Michi: Vielleicht, wenn du gut bist. Man kann mit allem reich werden, wenn man wirklich außergewöhnlich gut in etwas ist oder wenn man viel Glück hat.

Hattet ihr Glück?
Michi: Ja, gut sind wir nicht.

Wie seid ihr euch eigentlich über den Weg gelaufen?
Michi: Im Plattenladen. Klingt fast schon wie so eine Klischee-DJ-Geschichte, ist aber tatsächlich auch so passiert. Milla war Geschäftsführer im Import Plattenladen in Stuttgart damals und ich bin da immer zum Plattenkaufen hin und alles, was er mir an Platten rausgefischt hat, habe ich auch gekauft, weil es gut war. Und dann haben wir angefangen, zusammen zu produzieren. Dann hat Milla 1997 mein Soloalbum produziert.
Thomilla: Da gab es dann den Track „Turntablerockers“ schon auf dem Album. Das ist eigentlich die Entstehungsgeschichte.

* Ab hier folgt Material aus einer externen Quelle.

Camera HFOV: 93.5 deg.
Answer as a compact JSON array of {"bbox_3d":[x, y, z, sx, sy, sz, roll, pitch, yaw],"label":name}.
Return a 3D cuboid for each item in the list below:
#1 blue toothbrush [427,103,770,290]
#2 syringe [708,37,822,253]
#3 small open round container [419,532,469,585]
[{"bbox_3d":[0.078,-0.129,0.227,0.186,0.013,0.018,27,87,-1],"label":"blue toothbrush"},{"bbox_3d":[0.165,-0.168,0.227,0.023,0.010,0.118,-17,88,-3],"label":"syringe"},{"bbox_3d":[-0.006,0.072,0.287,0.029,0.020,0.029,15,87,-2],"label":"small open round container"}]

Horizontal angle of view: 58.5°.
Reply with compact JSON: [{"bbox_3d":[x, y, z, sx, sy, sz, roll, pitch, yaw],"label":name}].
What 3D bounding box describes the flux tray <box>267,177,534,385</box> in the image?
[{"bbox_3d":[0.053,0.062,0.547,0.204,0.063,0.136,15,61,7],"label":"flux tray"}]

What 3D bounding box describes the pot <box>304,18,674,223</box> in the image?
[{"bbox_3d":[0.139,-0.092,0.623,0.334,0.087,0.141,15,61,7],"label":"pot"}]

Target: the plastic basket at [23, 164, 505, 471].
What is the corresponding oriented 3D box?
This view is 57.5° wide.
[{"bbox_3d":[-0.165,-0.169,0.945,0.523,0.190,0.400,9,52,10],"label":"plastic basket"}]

Welche Platten hast du Michi so rausgesucht?
Thomilla: Ich würde mal sagen, so die Kracher der Mittneunziger. Von Nas bis Mary J. Blige war alles dabei.
Michi: Genau. Milla hat mich ziemlich auf Neunziger-R'n'B gebracht.
Thomilla: Was gab's denn da sonst noch? Yvette Michele.
Michi: Ja, davor war ich da gar nicht so drin. Mitte der Neunziger war HipHop schon sehr jungslastig, wenn es ans Ausgehen ging. Wir haben dann so einen Mix aus Eastcoast HipHop und smootherem R'n'B reingebracht und damit das Ganze so irgendwie entjungst.

Turntablerockers einszwei erscheint bei Universal.